Well that was 20 years ago, so I'm sure there wouldn't be anything about it there now.

Back then they probably wouldn't have had much of anything to say about it either - the exhibit was about the history and tradition of myths in storytelling, and how the Star Wars films tapped into that... it wasn't an exhibit about the history and construction techniques of the props and costumes (unfortunately :p).

The book that they put out back then only had two small photos of the hero - shown with the Obi-Wan costume (rusted tri-ring) - and a resin casting of the hero shown with the Luke ROTJ costume (shiny tri-ring). So in that respect the book was a bit of a letdown.

MOM Obi Wan.jpg MOM Luke.jpg
 
Lol well they got one thing right - Luke's saber was based on the grenade, balance pipe and sink knob that hung from that belt!
 
Correct, it would be chemically bound, but you would buy zinc powder and lye to do this. I was going to do this to turn a copper spacer for my ESB Han Hoth DL-44 to brass, but the cost of everything I needed to this was way more than just buying a piece of brass.

I thought I had a reasonably good idea of metals, but I never thought that would work. Thanks a lot for the video!

Making this work require a very thin layer of chemically bound zinc. I'm fairly sure just coating a copper part with zinc powder won't do.

** DATA SHOWN **

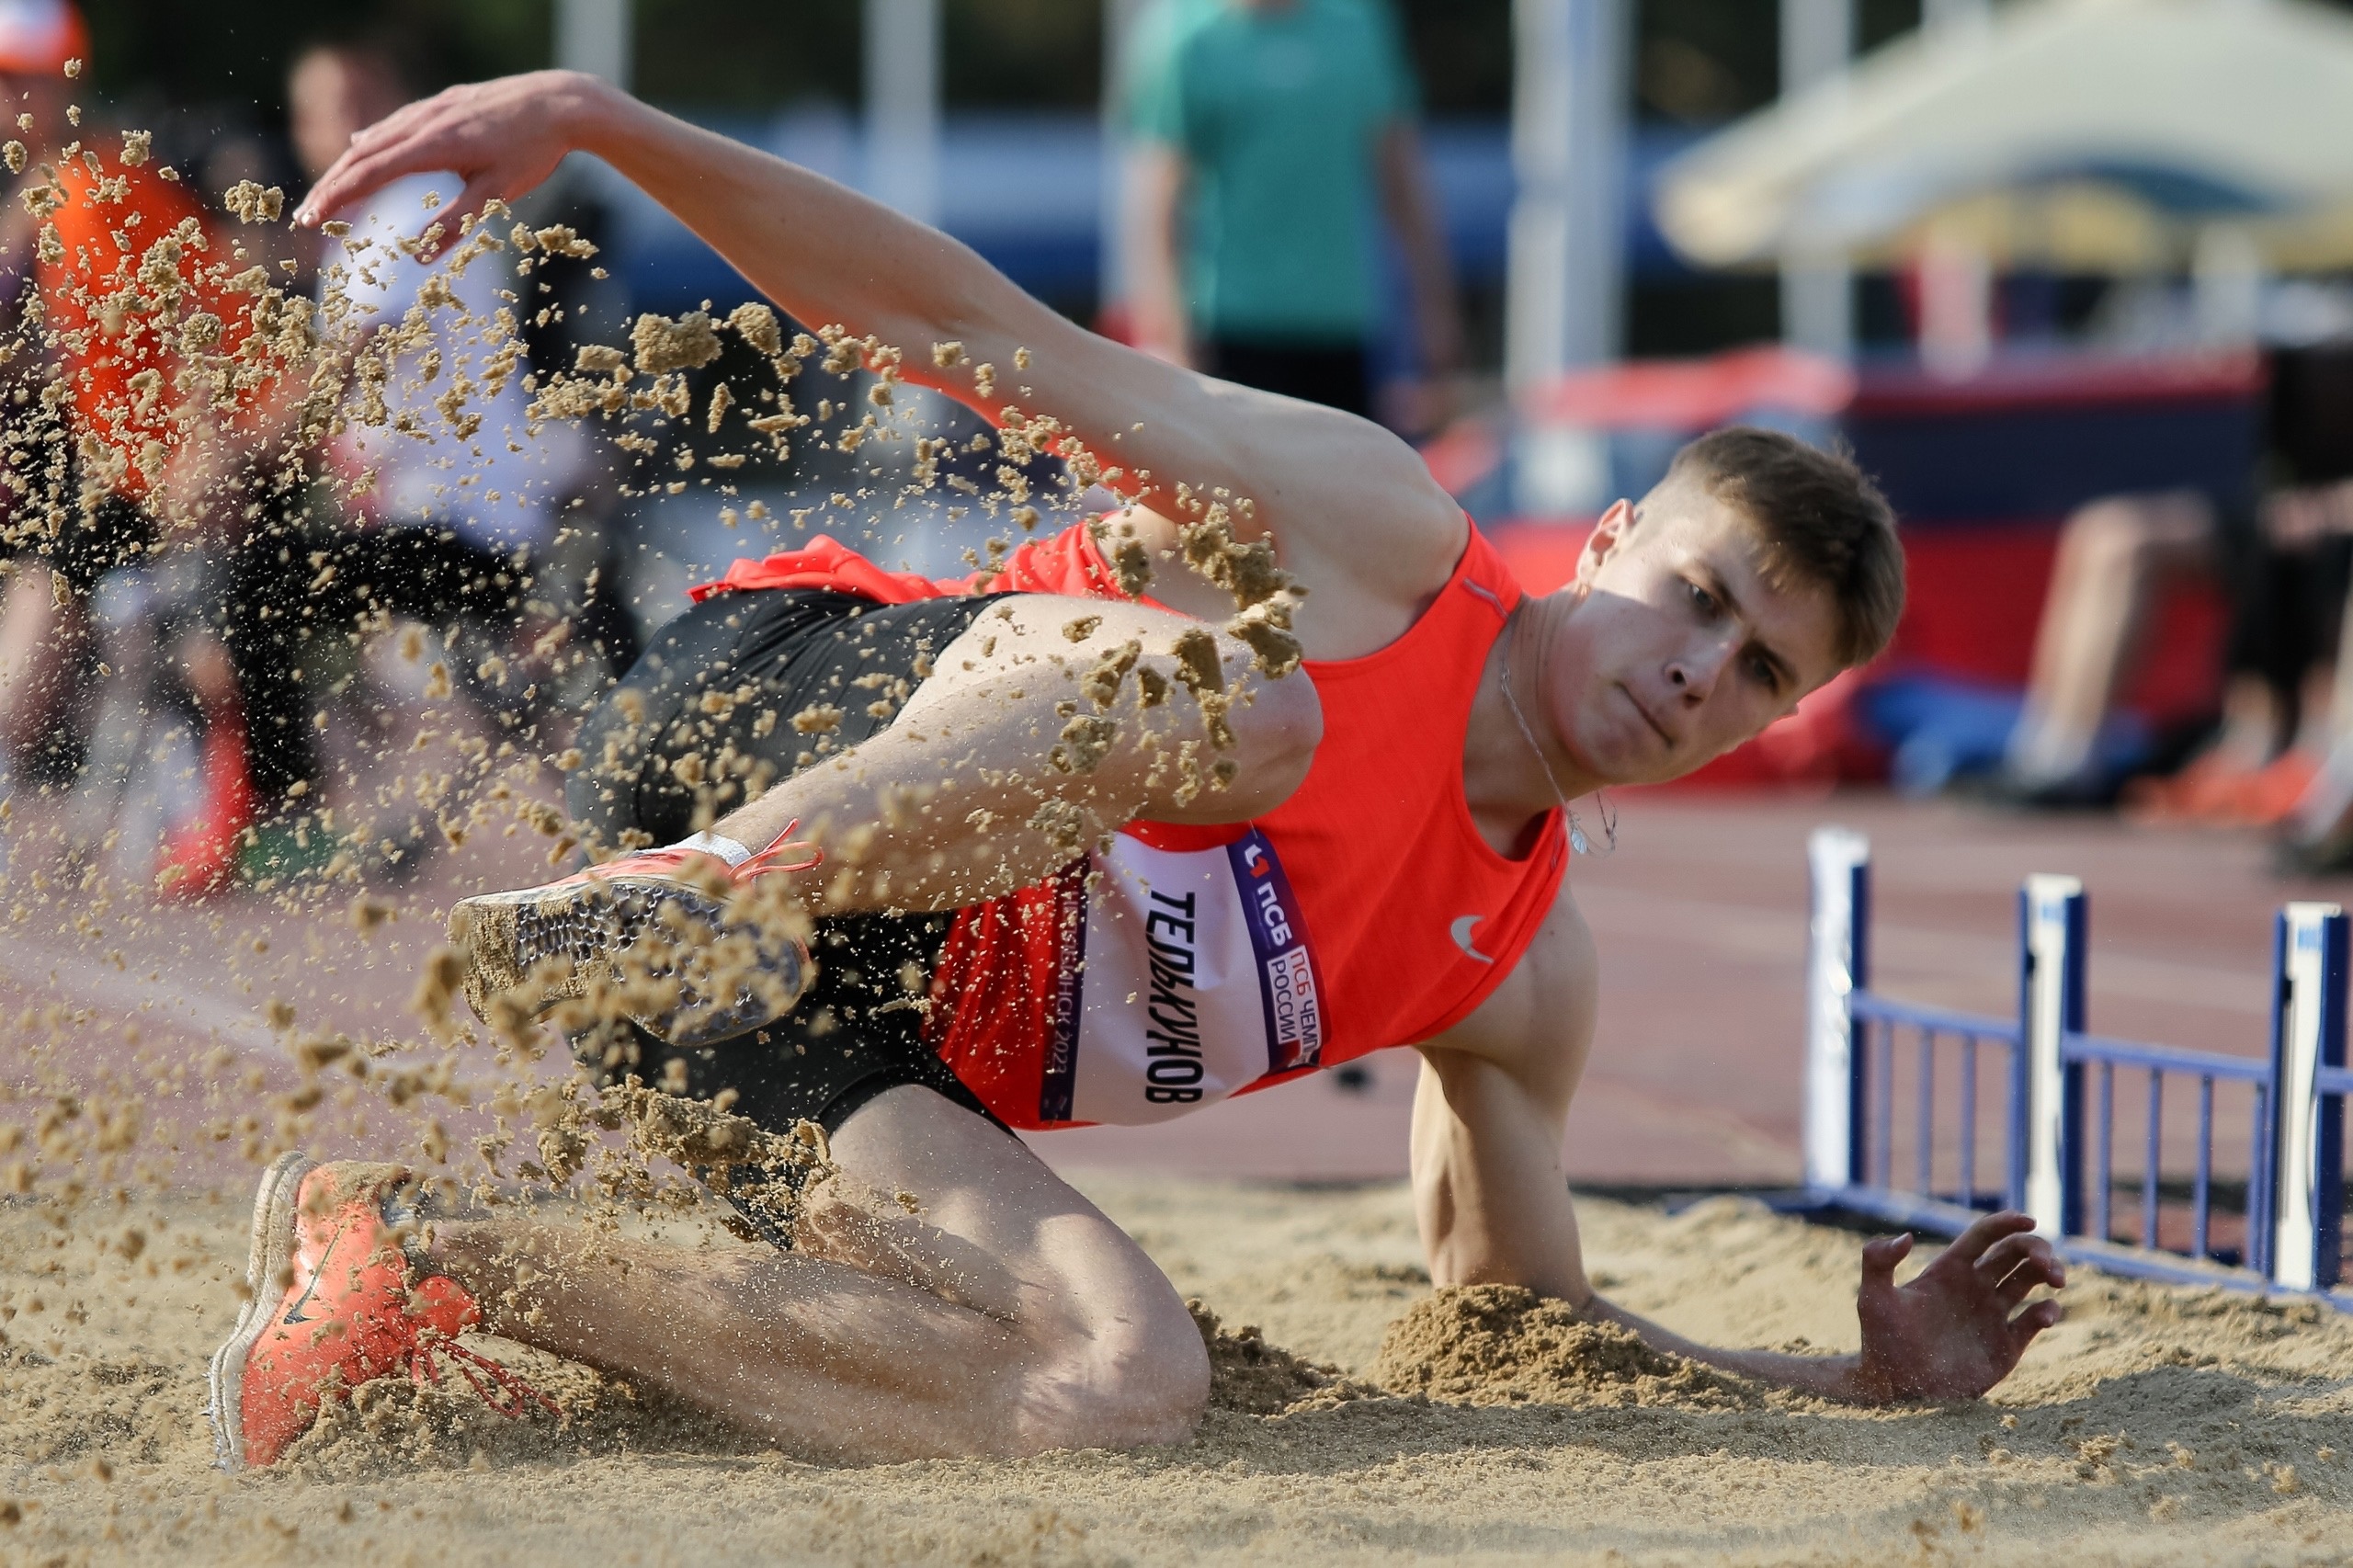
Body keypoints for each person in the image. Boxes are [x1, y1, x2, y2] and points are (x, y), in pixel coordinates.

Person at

** WHAT YOU NEED TO DO **
Reproduce the Star Wars prop discussion between "Lol well they" and "for the video!", inclusive. The listing plays no part in this.

** SOLUTION TO THIS PROBLEM **
Lol well they got one thing right - Luke's saber was based on the grenade, balance pipe and sink knob that hung from that belt!
 
Correct, it would be chemically bound, but you would buy zinc powder and lye to do this. I was going to do this to turn a copper spacer for my ESB Han Hoth DL-44 to brass, but the cost of everything I needed to this was way more than just buying a piece of brass.

I thought I had a reasonably good idea of metals, but I never thought that would work. Thanks a lot for the video!